Pumpkin Muffins  makes 12


These muffins keep really well, staying fresh for a few days after you make them.  Also, the batter does seem to be mounded up very high in the muffin cups, but don't worry.  It is very dense and it keeps its shape, not overflowing everywhere.  But you could put the muffin tin on a cookie sheet if it makes you feel better.

2 cups all purpose flour

2 tsp. baking soda

1 tsp. ground cinnamon

1/2 tsp. ground ginger

1/4 tsp. ground cloves

1/2 tsp. salt

2 cups sugar

1/2 cup canola oil

2 large eggs, lightly beaten

1 tsp. pure vanilla extract

1 can (15 oz.) pure pumpkin puree (not pumpkin pie filling)
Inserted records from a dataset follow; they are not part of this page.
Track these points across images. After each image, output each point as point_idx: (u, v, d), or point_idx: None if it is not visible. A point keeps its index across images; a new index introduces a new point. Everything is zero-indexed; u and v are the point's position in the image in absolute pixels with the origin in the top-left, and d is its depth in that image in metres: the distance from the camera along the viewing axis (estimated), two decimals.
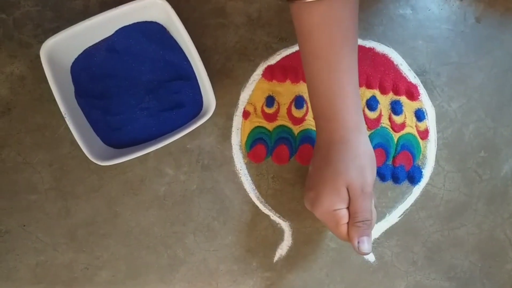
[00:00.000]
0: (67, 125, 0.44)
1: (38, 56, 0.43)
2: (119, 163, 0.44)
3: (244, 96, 0.50)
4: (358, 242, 0.39)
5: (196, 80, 0.47)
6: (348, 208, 0.40)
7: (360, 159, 0.40)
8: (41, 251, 0.48)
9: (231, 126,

Preheat the oven to 350 degrees.  Line twelve muffin cups with paper liners.  In a small bowl, combine the dry ingredients.  In a bigger bowl, combine the sugar, oil, eggs, and vanilla.  Add the pumpkin puree and mix well.  Add the dry ingredients and stir until just combined.  Scoop the batter into the lined muffin tins.  Bake for about 20 minutes, until a toothpick comes out clean.  Let muffins cool in tin for about 10 minutes, then remove to a rack.  Serve warm or at room temperature.  An easy breakfast, and so good with coffee!